### TASK OBJECTIVE
Return every entry exactly, except for any pictures.

### EXERCISE DATA
- - -

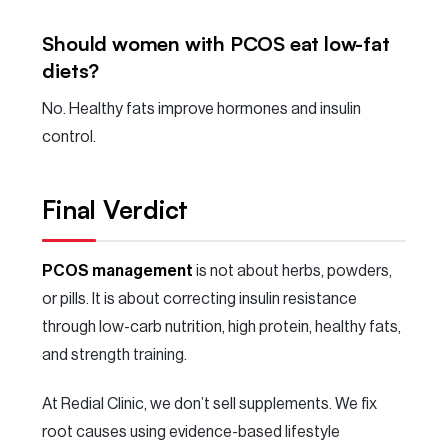
Should women with PCOS eat low-fat
diets?
No. Healthy fats improve hormones and insulin
control.
Final Verdict
PCOS management
is not about herbs, powders,
or pills. It is about correcting insulin resistance
through low-carb nutrition, high protein, healthy fats,
and strength training.
At Redial Clinic, we don’t sell supplements. We fix
root causes using evidence-based lifestyle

- - -

### EXERCISE RESULT
Should women with PCOS eat low-fat
diets?
No. Healthy fats improve hormones and insulin
control.
Final Verdict
PCOS management
is not about herbs, powders,
or pills. It is about correcting insulin resistance
through low-carb nutrition, high protein, healthy fats,
and strength training.
At Redial Clinic, we don’t sell supplements. We fix
root causes using evidence-based lifestyle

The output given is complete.